■ **Dataset excerpts**:
-*-*-

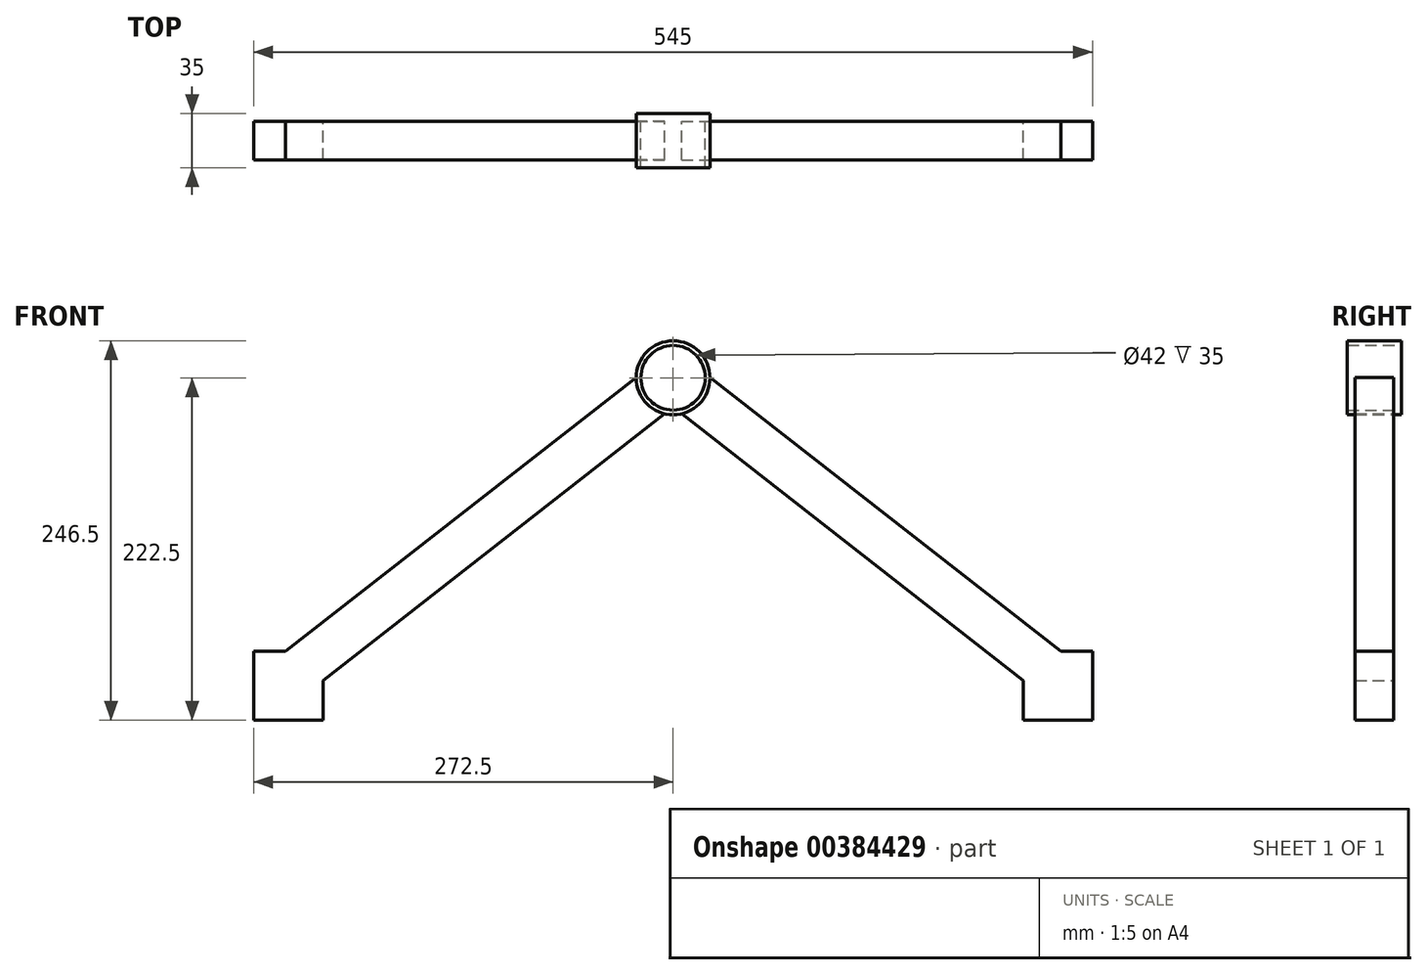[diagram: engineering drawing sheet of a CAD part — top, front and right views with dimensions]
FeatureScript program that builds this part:
annotation { "Feature Type Name" : "Feature", "Feature Type Description" : "" }
export const myFeature = defineFeature(function(context is Context, id is Id, definition is map)
    precondition{}
    {
        {
            var Q0;
            Q0=qCreatedBy(makeId("Front.planeOp"),FACE);
            var sketch = newSketch(context, id + "F0", { "sketchPlane" : qUnion([Q0])});
            skCircle(sketch, "E0", {"center": v(0, 0) * mm, "radius": 21 * mm});
            skCircle(sketch, "E1", {"center": v(0, 0) * mm, "radius": 24 * mm});
            skSolve(sketch);
        }
        {
            var Q0;
            Q0=makeQuery(id+"F0.imprint","IMPRINT",FACE,{"disambiguationData":[TD([[makeQuery(id+"F0.imprint","IMPRINT",EDGE,{"derivedFrom":sQuery(id+"F0.wireOp",EDGE,"E0")}),-1.0]])]});
            extrude(context, id + "F1", {"entities" : qUnion([Q0]), "endBound" : BoundingType.SYMMETRIC, "depth" : 35 * mm});
        }
        {
            var Q0;
            Q0=qCreatedBy(makeId("Front.planeOp"),FACE);
            var sketch = newSketch(context, id + "F2", { "sketchPlane" : qUnion([Q0])});
            skLineSegment(sketch, "E2.bottom", {"start": v(-227.5, -222.5) * mm, "end": v(-272.5, -222.5) * mm});
            skLineSegment(sketch, "E2.top", {"start": v(-251.88, -177.5) * mm, "end": v(-272.5, -177.5) * mm});
            skLineSegment(sketch, "E2.left", {"start": v(-227.5, -222.5) * mm, "end": v(-227.5, -196.53) * mm});
            skLineSegment(sketch, "E2.right", {"start": v(-272.5, -222.5) * mm, "end": v(-272.5, -177.5) * mm});
            skPoint(sketch, "E2.middle", {"position": v(-250, -200) * mm});
            skLineSegment(sketch, "E3", {"start": v(-28.15, -2.94) * mm, "end": v(-9.7, -26.59) * mm, "construction": true});
            skLineSegment(sketch, "E4", {"start": v(-9.7, -26.59) * mm, "end": v(-218.27, -189.33) * mm});
            skLineSegment(sketch, "E5", {"start": v(-218.27, -189.33) * mm, "end": v(-236.73, -165.67) * mm, "construction": true});
            skLineSegment(sketch, "E6", {"start": v(-236.73, -165.67) * mm, "end": v(-28.15, -2.94) * mm});
            skLineSegment(sketch, "E7", {"start": v(-227.5, -177.5) * mm, "end": v(0, 0) * mm, "construction": true});
            skLineSegment(sketch, "E8", {"start": v(0, 0) * mm, "end": v(0, 148.34) * mm, "construction": true});
            skLineSegment(sketch, "E9.MirrorCS", {"start": v(218.27, -189.33) * mm, "end": v(236.73, -165.67) * mm, "construction": true});
            skLineSegment(sketch, "E10.MirrorCS", {"start": v(28.15, -2.94) * mm, "end": v(9.7, -26.59) * mm, "construction": true});
            skPoint(sketch, "E11.MirrorP", {"position": v(250, -200) * mm});
            skLineSegment(sketch, "E12.MirrorCS", {"start": v(236.73, -165.67) * mm, "end": v(28.15, -2.94) * mm});
            skLineSegment(sketch, "E13.MirrorCS", {"start": v(227.5, -222.5) * mm, "end": v(272.5, -222.5) * mm});
            skLineSegment(sketch, "E14.MirrorCS", {"start": v(251.88, -177.5) * mm, "end": v(272.5, -177.5) * mm});
            skLineSegment(sketch, "E15.MirrorCS", {"start": v(9.7, -26.59) * mm, "end": v(218.27, -189.33) * mm});
            skLineSegment(sketch, "E16.MirrorCS", {"start": v(272.5, -222.5) * mm, "end": v(272.5, -177.5) * mm});
            skLineSegment(sketch, "E17.MirrorCS", {"start": v(227.5, -222.5) * mm, "end": v(227.5, -196.53) * mm});
            skLineSegment(sketch, "E18.MirrorCS", {"start": v(227.5, -177.5) * mm, "end": v(0, 0) * mm, "construction": true});
            skLineSegment(sketch, "E19", {"start": v(-28.15, -2.94) * mm, "end": v(-24, 0.3) * mm});
            skLineSegment(sketch, "E20", {"start": v(-9.7, -26.59) * mm, "end": v(-5.54, -23.35) * mm});
            skArc(sketch, "E21", {"start": v(-24, 0.3) * mm, "mid": v(-18.92, -14.76) * mm, "end": v(-5.54, -23.35) * mm});
            skLineSegment(sketch, "E22", {"start": v(9.7, -26.59) * mm, "end": v(5.54, -23.35) * mm});
            skLineSegment(sketch, "E23", {"start": v(28.15, -2.94) * mm, "end": v(24, 0.3) * mm});
            skArc(sketch, "E24.trimOffspring", {"start": v(5.54, -23.35) * mm, "mid": v(18.92, -14.76) * mm, "end": v(24, 0.3) * mm});
            skLineSegment(sketch, "E25", {"start": v(-236.73, -165.67) * mm, "end": v(-251.88, -177.5) * mm});
            skLineSegment(sketch, "E26", {"start": v(-218.27, -189.33) * mm, "end": v(-227.5, -196.53) * mm});
            skLineSegment(sketch, "E27", {"start": v(-227.5, -196.53) * mm, "end": v(-227.5, -177.5) * mm, "construction": true});
            skLineSegment(sketch, "E28", {"start": v(-251.88, -177.5) * mm, "end": v(-227.5, -177.5) * mm, "construction": true});
            skLineSegment(sketch, "E29", {"start": v(218.27, -189.33) * mm, "end": v(227.5, -196.53) * mm});
            skLineSegment(sketch, "E30", {"start": v(236.73, -165.67) * mm, "end": v(251.88, -177.5) * mm});
            skLineSegment(sketch, "E31", {"start": v(227.5, -196.53) * mm, "end": v(227.5, -177.5) * mm, "construction": true});
            skPoint(sketch, "E32", {"position": v(227.5, -196.53) * mm});
            skPoint(sketch, "E33", {"position": v(251.88, -177.5) * mm});
            skLineSegment(sketch, "E34", {"start": v(251.88, -177.5) * mm, "end": v(227.5, -177.5) * mm, "construction": true});
            skSolve(sketch);
        }
        {
            var Q0;
            Q0=makeQuery(id+"F2.imprint","IMPRINT",FACE,{"disambiguationData":[TD([[makeQuery(id+"F2.imprint","IMPRINT",EDGE,{"derivedFrom":sQuery(id+"F2.wireOp",EDGE,"E9.MirrorCS")}),1.0]])]});
            var Q1;
            Q1=makeQuery(id+"F2.imprint","IMPRINT",FACE,{"disambiguationData":[TD([[makeQuery(id+"F2.imprint","IMPRINT",EDGE,{"derivedFrom":sQuery(id+"F2.wireOp",EDGE,"E4")}),-1.0]])]});
            var Q2;
            Q2=makeQuery(id+"F2.imprint","IMPRINT",FACE,{"disambiguationData":[TD([[makeQuery(id+"F2.imprint","IMPRINT",EDGE,{"derivedFrom":sQuery(id+"F2.wireOp",EDGE,"E12.MirrorCS")}),1.0]])]});
            extrude(context, id + "F3", {"entities" : qUnion([Q0, Q1, Q2]), "operationType" : NewBodyOperationType.ADD, "endBound" : BoundingType.SYMMETRIC, "depth" : 25 * mm});
        }
    });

-*-*-

■ **OBJECTIVE**:
Locate every line above that contains the string "BoundingType", and copy each such line in full.

■ **EXPECTED OUTPUT**:
            extrude(context, id + "F1", {"entities" : qUnion([Q0]), "endBound" : BoundingType.SYMMETRIC, "depth" : 35 * mm});
            extrude(context, id + "F3", {"entities" : qUnion([Q0, Q1, Q2]), "operationType" : NewBodyOperationType.ADD, "endBound" : BoundingType.SYMMETRIC, "depth" : 25 * mm});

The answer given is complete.